Ms. Garbus, a documentary filmmaker who produces films with Rory Kennedy, has directed more than 20 films, many with awards and distinctions. “Lizzie’s subjects go across the whole area of what’s wrong with society, what can’t be fixed and what can,” said Mr. Garbus about his daughter’s films. He said that all of them exude the sense that they were completed yesterday.

“These battles [over free speech] have been going on for some time,” Ms. Garbus said after the screening. “In the film we showed that Thomas Jefferson and John Adams had a debate about it.”

Those in the audience wanted to know how the Trump administration’s policies had affected these issues. Fake news and social media were brought up as concerns. But Mr. Garbus seemed most concerned about court appointments. Not just the Supreme Court, but the federal circuit courts, and the state courts. He mentioned the case of the baker who refused to make a cake for a gay couple, claiming it violated his freedom of expression of religion. The case is to be argued at the Supreme Court this week. “If everyone adopted that position, it would be the end of the anti-discrimination laws,” Mr. Garbus said. “A hotel owner could say I have a right to say I’m not in favor of integration, so I have a right to keep certain people out of my hotel.”

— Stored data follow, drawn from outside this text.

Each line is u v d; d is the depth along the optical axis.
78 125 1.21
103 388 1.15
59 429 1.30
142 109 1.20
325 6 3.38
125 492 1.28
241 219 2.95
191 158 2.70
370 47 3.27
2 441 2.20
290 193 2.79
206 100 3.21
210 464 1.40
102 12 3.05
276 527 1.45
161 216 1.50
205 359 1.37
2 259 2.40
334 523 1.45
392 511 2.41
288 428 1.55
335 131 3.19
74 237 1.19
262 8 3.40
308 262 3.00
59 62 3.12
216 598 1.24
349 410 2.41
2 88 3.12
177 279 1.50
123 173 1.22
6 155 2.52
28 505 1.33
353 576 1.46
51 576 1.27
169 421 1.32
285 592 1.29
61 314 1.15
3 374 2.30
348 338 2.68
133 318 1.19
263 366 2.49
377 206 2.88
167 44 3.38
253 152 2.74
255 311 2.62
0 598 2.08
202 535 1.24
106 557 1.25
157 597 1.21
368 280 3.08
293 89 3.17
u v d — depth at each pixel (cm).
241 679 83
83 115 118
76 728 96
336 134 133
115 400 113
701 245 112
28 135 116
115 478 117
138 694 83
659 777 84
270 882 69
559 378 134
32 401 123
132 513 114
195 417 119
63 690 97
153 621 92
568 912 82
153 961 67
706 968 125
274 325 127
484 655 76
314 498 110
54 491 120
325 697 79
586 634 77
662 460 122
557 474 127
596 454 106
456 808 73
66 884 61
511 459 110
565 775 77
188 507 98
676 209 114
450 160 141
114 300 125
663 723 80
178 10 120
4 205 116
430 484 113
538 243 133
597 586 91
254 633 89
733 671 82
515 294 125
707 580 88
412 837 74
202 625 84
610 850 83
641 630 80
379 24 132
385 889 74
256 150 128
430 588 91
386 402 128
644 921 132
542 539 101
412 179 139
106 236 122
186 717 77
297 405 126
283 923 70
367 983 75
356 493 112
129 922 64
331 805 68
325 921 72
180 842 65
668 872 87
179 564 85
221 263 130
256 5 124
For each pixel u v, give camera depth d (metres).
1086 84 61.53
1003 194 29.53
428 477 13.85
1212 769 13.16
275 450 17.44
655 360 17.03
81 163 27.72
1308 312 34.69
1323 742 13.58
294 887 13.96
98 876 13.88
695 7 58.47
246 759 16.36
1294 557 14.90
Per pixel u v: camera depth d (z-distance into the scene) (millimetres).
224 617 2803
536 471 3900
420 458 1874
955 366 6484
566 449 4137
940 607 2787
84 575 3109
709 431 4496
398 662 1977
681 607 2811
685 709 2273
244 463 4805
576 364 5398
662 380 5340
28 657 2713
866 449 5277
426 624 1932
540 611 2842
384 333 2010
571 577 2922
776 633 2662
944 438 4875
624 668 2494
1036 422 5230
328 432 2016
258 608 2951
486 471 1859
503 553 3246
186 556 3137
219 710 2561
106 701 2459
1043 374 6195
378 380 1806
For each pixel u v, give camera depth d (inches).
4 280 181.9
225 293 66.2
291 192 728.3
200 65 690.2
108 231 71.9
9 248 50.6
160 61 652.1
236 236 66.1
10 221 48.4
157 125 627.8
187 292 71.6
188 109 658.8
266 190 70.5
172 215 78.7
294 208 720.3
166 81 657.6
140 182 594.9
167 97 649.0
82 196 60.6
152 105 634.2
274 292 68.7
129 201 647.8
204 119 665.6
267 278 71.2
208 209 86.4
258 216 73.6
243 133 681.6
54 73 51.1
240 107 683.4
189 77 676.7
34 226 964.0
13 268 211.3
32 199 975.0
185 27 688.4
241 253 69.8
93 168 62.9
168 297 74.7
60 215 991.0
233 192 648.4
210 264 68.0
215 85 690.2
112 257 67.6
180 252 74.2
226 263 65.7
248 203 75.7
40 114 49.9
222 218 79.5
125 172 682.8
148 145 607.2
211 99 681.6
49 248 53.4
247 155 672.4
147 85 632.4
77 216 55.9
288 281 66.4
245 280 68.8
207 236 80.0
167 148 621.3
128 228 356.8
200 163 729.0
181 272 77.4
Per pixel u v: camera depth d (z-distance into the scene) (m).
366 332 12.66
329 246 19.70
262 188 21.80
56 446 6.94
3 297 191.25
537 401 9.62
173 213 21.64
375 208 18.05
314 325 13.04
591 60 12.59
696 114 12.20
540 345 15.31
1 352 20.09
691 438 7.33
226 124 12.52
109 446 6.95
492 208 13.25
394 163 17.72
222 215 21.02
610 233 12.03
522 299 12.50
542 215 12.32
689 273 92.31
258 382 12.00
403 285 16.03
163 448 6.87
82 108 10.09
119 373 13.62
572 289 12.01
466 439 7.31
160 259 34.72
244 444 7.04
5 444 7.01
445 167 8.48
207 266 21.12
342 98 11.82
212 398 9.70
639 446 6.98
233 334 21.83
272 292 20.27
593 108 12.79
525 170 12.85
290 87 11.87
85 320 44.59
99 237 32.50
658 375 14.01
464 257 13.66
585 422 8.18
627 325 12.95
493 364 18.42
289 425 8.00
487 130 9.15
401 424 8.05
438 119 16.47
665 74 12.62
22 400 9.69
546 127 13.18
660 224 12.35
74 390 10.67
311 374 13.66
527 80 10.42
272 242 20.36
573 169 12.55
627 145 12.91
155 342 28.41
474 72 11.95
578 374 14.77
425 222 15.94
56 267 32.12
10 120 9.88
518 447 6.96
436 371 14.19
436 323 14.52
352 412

With more potential Supreme Court nominees like the recent appointee Neil Gorsuch, who, like Clarence Thomas and Antonin Scalia, has advocated faithful adherence to the framers’ original intent, Mr. Garbus said, “More and more the questions will go back to what did the Constitution say as it was written, even though it was impossible to see or imagine the decisions of 1789 and 1811 being the standard for how people are treated today.”